Guilherme Mello criticou a taxa de juros, classificando a política monetária como “restritiva”, referindo-se à manutenção da Selic em 13,75% ao ano pelo BC.
Trimestre positivo
O PIB cresceu 1,9% no primeiro trimestre do ano em relação ao mesmo período do ano passado, o que surpreendeu positivamente o mercado e o próprio governo. “Certamente, hoje nós estamos mais próximos de uma realidade de um crescimento do PIB entre 2,5% e 3% neste ano do que o cenário inicial do mercado, que era próximo de 1%”, disse Mello.
O secretário esteve na reunião de hoje do Conselho de Desenvolvimento Econômico Social Sustentável, representando o ministro da Fazenda, Fernando Haddad, que não participou porque sua mãe, Norma Theresa Goussein Haddad, morreu na noite de domingo (2).
Tendência crescente
“Desde o início do ano nós temos dito que o crescimento seria maior do que aquele previsto pelo mercado”, continuou Mello.
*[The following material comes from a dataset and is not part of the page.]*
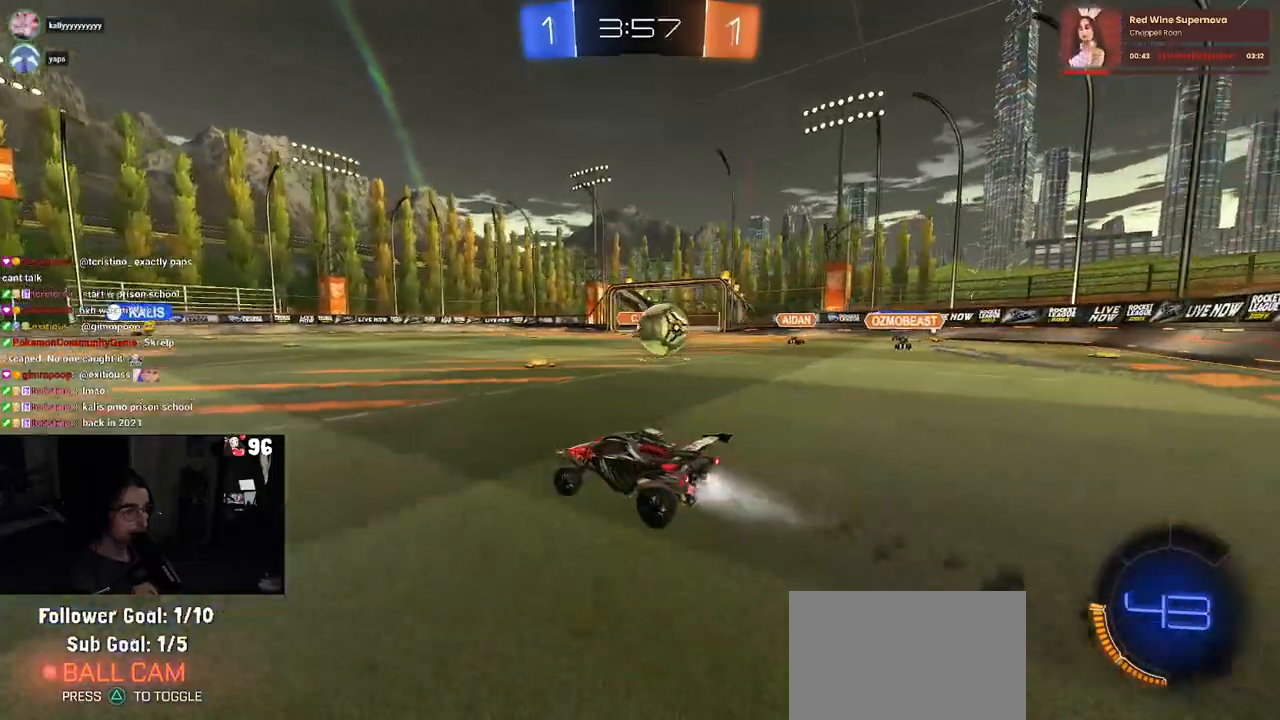
{"buttons": ["R2"], "left_stick": "left", "right_stick": "center", "events": [[433, "R1", "up"]]}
Segundo ele, a previsão do governo era por volta de 2% inicialmente, enquanto o mercado apostava em “algo próximo de 0,8%”.
Segundo o secretário, o crescimento das expectativas “é fruto da melhoria do ambiente econômico que a economia brasileira tem assistido nos últimos meses”. O cenário com o novo arcabouço fiscal está sendo influenciado positivamente para “melhoria expressiva de alguns preços macroeconômicos”, disse Mello.